The work of an architect begins with the brief. The clearer the brief, the better the result for the client.
Some extracts from the development of this brief:
“I’m coming back to the topic I’ve mentioned earlier. Would you have time to draw me a considerably larger shed for Sõrve Lusthoone? Would it be easy or conceivable at all? Let’s skip the gallery.
…I drew a line on the ground with my heel, I’ll give you the measurements. Perhaps 6 m x 10 m, the ridge height of the 90-year-old annexes is ca 7 m…
…I thought if we could reuse the solutions in Taga-Sõrve, it wouldn’t take too long, then again, the larger volume could be quite impressive. No windows for the front façade, there could be a narrow strip of windows on the rear facing the forest for some natural light…”

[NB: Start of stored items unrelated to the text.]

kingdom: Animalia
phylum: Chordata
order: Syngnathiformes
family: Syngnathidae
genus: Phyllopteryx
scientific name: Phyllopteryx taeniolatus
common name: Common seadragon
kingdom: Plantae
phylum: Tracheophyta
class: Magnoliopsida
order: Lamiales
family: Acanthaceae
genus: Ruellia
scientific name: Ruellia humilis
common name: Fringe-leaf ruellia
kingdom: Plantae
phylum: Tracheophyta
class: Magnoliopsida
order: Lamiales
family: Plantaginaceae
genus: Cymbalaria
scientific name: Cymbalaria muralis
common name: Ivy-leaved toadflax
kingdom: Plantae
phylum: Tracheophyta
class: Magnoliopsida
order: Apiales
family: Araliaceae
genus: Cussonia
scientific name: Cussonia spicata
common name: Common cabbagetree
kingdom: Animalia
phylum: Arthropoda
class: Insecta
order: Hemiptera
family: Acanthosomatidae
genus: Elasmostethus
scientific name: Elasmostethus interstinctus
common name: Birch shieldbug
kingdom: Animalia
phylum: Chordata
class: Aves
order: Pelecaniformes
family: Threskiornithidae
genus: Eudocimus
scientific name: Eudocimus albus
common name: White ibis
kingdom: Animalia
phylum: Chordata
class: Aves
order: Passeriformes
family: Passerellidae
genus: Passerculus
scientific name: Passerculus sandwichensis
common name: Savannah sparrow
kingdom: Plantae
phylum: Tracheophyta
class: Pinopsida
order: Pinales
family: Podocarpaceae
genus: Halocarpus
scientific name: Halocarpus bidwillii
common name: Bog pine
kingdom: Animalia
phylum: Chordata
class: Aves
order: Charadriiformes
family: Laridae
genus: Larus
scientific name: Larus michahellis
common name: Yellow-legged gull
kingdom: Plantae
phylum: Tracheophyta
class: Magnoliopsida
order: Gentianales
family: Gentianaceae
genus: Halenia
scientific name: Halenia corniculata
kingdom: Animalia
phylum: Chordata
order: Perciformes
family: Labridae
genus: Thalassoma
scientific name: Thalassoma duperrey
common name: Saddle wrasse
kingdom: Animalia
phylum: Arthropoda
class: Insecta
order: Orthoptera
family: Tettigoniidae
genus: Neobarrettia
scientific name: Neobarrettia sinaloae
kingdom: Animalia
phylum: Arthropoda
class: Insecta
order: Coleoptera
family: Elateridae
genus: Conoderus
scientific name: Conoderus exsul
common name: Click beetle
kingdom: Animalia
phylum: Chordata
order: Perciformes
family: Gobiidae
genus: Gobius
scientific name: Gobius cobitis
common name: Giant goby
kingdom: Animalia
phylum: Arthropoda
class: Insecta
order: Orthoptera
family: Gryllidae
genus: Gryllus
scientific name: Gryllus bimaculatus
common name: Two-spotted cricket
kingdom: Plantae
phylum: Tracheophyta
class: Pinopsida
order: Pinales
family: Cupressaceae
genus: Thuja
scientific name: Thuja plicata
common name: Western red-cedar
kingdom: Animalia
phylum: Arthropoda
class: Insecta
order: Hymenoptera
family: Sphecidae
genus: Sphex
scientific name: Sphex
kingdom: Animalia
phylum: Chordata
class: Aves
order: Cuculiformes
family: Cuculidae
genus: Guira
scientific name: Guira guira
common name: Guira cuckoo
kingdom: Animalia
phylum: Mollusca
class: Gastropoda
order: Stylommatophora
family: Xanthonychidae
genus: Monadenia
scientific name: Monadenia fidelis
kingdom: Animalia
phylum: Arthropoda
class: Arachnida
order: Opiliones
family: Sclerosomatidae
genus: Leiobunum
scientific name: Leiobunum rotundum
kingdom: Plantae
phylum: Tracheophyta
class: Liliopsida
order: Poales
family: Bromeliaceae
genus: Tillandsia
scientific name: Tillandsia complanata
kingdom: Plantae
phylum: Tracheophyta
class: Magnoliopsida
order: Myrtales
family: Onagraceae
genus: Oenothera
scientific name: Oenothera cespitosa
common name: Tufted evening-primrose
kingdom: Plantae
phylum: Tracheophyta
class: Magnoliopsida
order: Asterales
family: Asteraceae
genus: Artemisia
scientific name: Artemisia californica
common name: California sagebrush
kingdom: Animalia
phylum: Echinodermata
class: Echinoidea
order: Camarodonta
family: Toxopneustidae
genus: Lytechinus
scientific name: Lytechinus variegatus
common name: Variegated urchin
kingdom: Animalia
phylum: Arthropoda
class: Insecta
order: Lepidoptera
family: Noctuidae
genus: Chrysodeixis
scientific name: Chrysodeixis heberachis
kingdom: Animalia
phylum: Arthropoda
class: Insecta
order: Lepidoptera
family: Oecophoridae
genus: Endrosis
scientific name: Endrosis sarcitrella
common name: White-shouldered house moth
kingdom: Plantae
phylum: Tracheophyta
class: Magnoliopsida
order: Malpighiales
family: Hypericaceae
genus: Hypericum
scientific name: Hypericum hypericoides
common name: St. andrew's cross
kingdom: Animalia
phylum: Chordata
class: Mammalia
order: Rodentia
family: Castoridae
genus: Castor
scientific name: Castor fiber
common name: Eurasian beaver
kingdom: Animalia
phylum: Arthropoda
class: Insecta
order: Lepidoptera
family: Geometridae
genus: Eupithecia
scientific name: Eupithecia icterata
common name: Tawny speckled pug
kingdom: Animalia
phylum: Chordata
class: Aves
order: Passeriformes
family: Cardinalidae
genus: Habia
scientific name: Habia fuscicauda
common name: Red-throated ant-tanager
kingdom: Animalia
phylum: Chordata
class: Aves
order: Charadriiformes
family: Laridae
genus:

Our reply: “Designing for you could be risky – the bar is set dangerously high.”
The client’s eventual instruction: let’s take it easier this time…
And so we did.
We used the old hay barn typology where the horse-drawn cart with hay loads was taken in through one gate and after unloading it out through the other.
The form is highly simple. The timber frame is covered with polycarbonate. The tractor must be exposed.
The external vertical covering reflects the traditional cladding of the main building.
As a result, we have a simple farm annexe based on strong traditions. A lot of light, mortise and tenon timber and tensioned cables.
And a nice lighting solution for darker periods by the owner.
* MTJ – machine and tractor station. The Soviet state agricultural company providing mechanised agricultural services for collective farms.